4. Inside the pod, you can run diagnostic commands like:
```bash
# uptime
# dmesg | tail
# vmstat 1
# mpstat -P ALL 1
# pidstat 1
# iostat -xz 1
# free -m
# sar -n DEV 1
# sar -n TCP,ETCP 1
# top
# opensnoop.bt
# tcpdump -i eth0
# perf stat -a sleep 10
# bpftrace -e 'tracepoint:raw_syscalls:sys_enter { @[comm] = count(); }'
```

> [!WARNING]
> Running privileged containers or granting capabilities like `SYS_ADMIN` can pose security risks.
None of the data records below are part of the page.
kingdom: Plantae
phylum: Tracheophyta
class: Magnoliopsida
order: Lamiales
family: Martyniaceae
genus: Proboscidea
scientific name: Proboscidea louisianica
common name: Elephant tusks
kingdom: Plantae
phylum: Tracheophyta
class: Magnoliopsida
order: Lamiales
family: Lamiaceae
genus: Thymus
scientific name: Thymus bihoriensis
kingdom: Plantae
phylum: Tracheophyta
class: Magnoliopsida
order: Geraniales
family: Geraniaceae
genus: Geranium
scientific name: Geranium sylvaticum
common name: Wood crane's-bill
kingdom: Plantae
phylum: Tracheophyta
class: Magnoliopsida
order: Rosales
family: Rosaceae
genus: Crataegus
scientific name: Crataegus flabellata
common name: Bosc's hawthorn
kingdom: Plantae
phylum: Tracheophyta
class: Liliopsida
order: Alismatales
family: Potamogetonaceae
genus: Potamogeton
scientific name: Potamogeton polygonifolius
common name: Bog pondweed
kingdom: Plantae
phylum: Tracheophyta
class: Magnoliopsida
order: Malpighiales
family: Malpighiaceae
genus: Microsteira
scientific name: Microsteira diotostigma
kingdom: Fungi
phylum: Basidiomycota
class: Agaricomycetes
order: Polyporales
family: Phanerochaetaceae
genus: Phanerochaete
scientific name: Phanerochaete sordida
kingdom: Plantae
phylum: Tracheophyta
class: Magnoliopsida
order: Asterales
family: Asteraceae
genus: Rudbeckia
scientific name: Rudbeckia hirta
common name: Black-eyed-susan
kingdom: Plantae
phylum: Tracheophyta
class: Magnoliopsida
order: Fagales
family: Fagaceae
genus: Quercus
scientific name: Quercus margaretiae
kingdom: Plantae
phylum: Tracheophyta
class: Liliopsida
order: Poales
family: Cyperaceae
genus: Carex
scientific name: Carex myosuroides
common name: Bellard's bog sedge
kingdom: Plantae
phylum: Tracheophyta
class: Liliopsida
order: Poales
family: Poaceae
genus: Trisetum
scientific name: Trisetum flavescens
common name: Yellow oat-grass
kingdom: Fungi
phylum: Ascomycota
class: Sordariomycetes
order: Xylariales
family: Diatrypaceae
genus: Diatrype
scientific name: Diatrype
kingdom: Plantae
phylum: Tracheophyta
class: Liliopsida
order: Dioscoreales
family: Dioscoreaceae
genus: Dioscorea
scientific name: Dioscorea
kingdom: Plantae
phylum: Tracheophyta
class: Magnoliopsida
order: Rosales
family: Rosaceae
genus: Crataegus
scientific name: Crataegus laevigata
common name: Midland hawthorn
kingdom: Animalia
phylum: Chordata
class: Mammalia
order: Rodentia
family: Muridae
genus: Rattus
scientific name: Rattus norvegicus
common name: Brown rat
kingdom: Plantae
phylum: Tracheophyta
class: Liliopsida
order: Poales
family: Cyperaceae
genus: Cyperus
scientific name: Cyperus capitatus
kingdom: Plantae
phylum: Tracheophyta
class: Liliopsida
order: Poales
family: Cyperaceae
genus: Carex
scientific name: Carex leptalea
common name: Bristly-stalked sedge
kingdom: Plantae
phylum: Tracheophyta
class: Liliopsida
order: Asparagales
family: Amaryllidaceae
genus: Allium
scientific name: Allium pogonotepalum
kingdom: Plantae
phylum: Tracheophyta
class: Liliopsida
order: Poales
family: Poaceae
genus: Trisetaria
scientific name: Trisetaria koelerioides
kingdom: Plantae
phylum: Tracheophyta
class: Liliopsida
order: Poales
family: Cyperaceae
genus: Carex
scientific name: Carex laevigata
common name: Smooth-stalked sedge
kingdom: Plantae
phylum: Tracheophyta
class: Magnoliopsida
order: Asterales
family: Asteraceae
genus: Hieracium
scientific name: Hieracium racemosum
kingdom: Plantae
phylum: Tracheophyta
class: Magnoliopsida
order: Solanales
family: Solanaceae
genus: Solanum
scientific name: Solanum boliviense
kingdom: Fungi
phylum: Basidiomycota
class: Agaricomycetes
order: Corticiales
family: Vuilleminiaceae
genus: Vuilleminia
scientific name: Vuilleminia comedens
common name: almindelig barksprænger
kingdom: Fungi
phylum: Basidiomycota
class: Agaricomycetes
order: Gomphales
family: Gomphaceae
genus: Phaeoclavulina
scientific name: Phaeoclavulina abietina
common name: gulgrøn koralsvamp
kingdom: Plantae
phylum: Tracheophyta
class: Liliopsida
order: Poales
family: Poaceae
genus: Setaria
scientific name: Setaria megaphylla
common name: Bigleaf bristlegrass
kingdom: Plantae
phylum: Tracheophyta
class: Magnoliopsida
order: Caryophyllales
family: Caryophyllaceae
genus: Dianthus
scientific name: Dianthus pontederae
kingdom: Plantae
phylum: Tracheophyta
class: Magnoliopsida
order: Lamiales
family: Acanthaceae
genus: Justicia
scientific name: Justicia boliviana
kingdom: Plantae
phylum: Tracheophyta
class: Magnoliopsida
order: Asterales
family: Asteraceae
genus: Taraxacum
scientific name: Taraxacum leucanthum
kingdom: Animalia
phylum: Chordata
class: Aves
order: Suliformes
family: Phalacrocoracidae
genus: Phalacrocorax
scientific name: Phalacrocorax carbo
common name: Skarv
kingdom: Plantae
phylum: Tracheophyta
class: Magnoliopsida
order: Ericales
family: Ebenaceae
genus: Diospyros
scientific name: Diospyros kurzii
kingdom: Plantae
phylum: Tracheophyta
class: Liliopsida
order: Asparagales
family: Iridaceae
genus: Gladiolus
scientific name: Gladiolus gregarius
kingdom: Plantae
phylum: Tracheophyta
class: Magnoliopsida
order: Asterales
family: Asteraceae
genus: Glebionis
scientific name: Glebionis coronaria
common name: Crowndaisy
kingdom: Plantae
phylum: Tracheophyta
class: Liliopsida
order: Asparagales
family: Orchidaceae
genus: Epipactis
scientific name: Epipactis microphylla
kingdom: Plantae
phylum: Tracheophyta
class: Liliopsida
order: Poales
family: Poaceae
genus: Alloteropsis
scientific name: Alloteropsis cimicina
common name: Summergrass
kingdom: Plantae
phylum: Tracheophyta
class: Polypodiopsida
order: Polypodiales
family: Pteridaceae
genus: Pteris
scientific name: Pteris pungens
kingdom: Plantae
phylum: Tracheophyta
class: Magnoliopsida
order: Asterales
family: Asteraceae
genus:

Use this image only in controlled debugging scenarios and remove the pod after use.

## Contributing

If you believe additional crisis tools should be included or have improvements to the `Dockerfile`, please open an issue or submit a pull request. Ensure any suggested tools align with the goal of lightweight, essential diagnostics for Kubernetes production environments.

## License

This repository is licensed under the Apache License, Version 2.0. See the [LICENSE](LICENSE) file for details.